__INPUT__
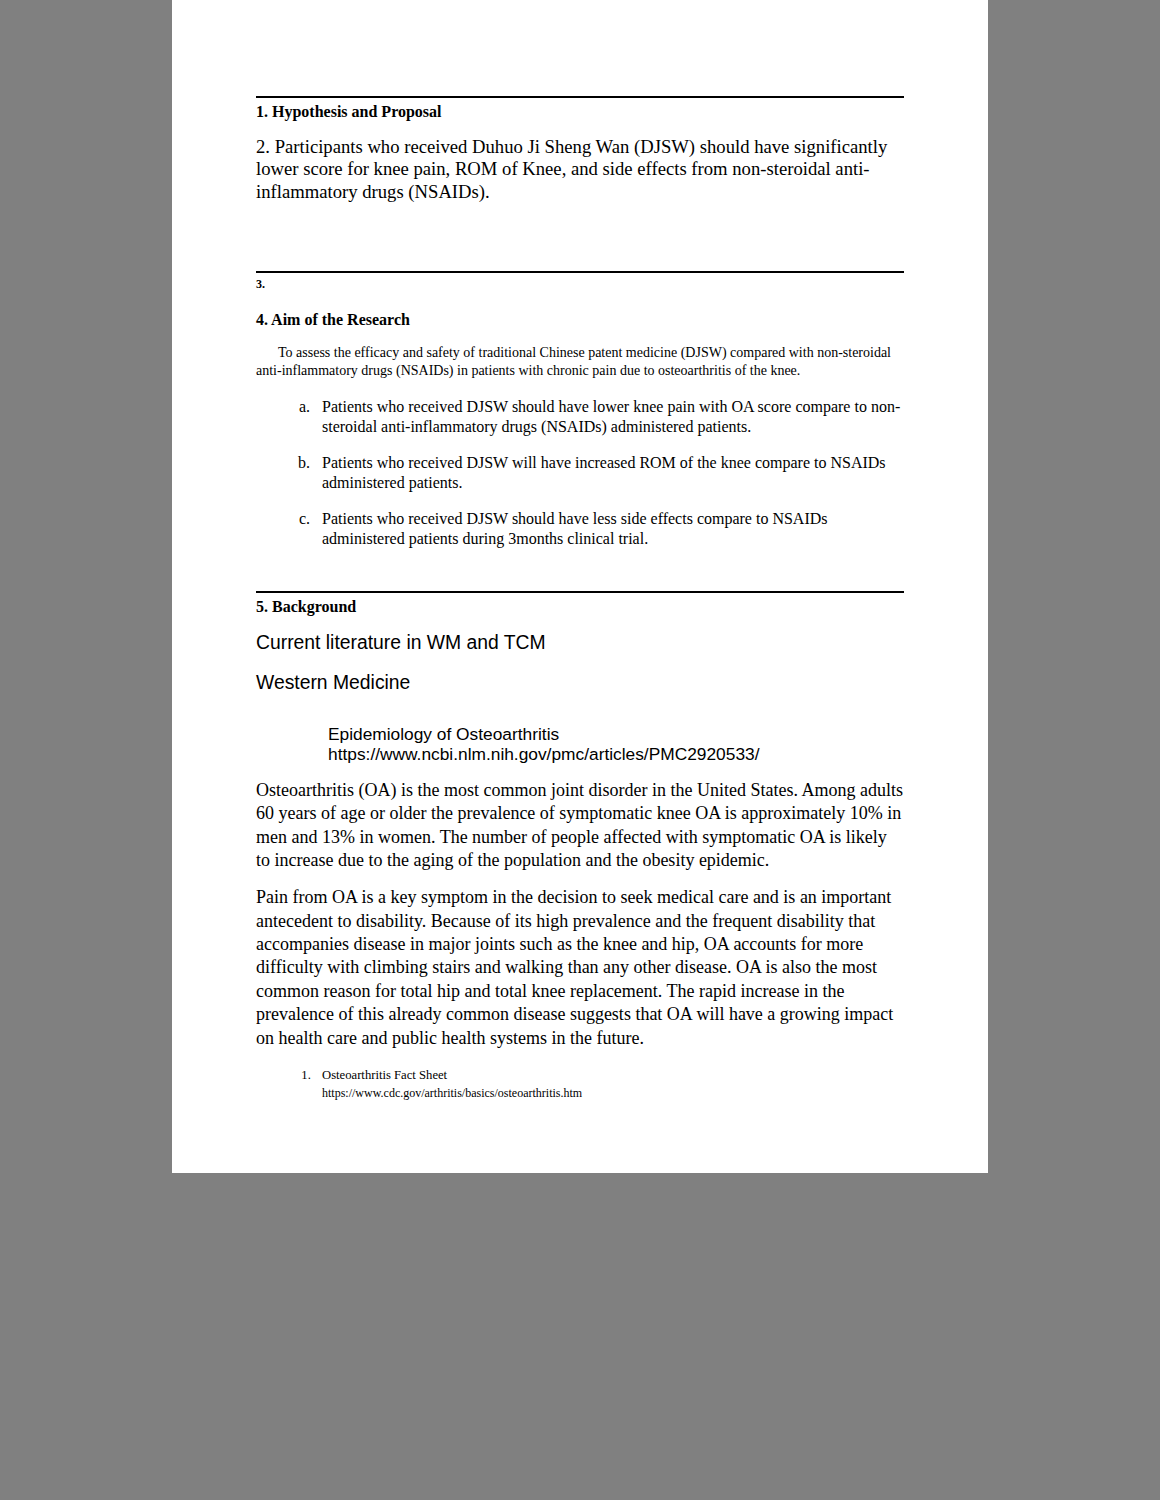1. Hypothesis and Proposal
2. Participants who received Duhuo Ji Sheng Wan (DJSW) should have significantly lower score for knee pain, ROM of Knee, and side effects from non-steroidal anti-inflammatory drugs (NSAIDs).
3.
4. Aim of the Research
To assess the efficacy and safety of traditional Chinese patent medicine (DJSW) compared with non-steroidal anti-inflammatory drugs (NSAIDs) in patients with chronic pain due to osteoarthritis of the knee.
Patients who received DJSW should have lower knee pain with OA score compare to non-steroidal anti-inflammatory drugs (NSAIDs) administered patients.
Patients who received DJSW will have increased ROM of the knee compare to NSAIDs administered patients.
Patients who received DJSW should have less side effects compare to NSAIDs administered patients during 3months clinical trial.
5. Background
Current literature in WM and TCM
Western Medicine
Epidemiology of Osteoarthritis
https://www.ncbi.nlm.nih.gov/pmc/articles/PMC2920533/
Osteoarthritis (OA) is the most common joint disorder in the United States. Among adults 60 years of age or older the prevalence of symptomatic knee OA is approximately 10% in men and 13% in women. The number of people affected with symptomatic OA is likely to increase due to the aging of the population and the obesity epidemic.
Pain from OA is a key symptom in the decision to seek medical care and is an important antecedent to disability. Because of its high prevalence and the frequent disability that accompanies disease in major joints such as the knee and hip, OA accounts for more difficulty with climbing stairs and walking than any other disease. OA is also the most common reason for total hip and total knee replacement. The rapid increase in the prevalence of this already common disease suggests that OA will have a growing impact on health care and public health systems in the future.
Osteoarthritis Fact Sheet https://www.cdc.gov/arthritis/basics/osteoarthritis.htm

__WORK INSTRUCTIONS__
Every entry above is to be printed again exactly, pictures omitted.

__RESPONSE BOX__
1. Hypothesis and Proposal
2. Participants who received Duhuo Ji Sheng Wan (DJSW) should have significantly lower score for knee pain, ROM of Knee, and side effects from non-steroidal anti-inflammatory drugs (NSAIDs).
3.
4. Aim of the Research
To assess the efficacy and safety of traditional Chinese patent medicine (DJSW) compared with non-steroidal anti-inflammatory drugs (NSAIDs) in patients with chronic pain due to osteoarthritis of the knee.
Patients who received DJSW should have lower knee pain with OA score compare to non-steroidal anti-inflammatory drugs (NSAIDs) administered patients.
Patients who received DJSW will have increased ROM of the knee compare to NSAIDs administered patients.
Patients who received DJSW should have less side effects compare to NSAIDs administered patients during 3months clinical trial.
5. Background
Current literature in WM and TCM
Western Medicine
Epidemiology of Osteoarthritis
https://www.ncbi.nlm.nih.gov/pmc/articles/PMC2920533/
Osteoarthritis (OA) is the most common joint disorder in the United States. Among adults 60 years of age or older the prevalence of symptomatic knee OA is approximately 10% in men and 13% in women. The number of people affected with symptomatic OA is likely to increase due to the aging of the population and the obesity epidemic.
Pain from OA is a key symptom in the decision to seek medical care and is an important antecedent to disability. Because of its high prevalence and the frequent disability that accompanies disease in major joints such as the knee and hip, OA accounts for more difficulty with climbing stairs and walking than any other disease. OA is also the most common reason for total hip and total knee replacement. The rapid increase in the prevalence of this already common disease suggests that OA will have a growing impact on health care and public health systems in the future.
Osteoarthritis Fact Sheet https://www.cdc.gov/arthritis/basics/osteoarthritis.htm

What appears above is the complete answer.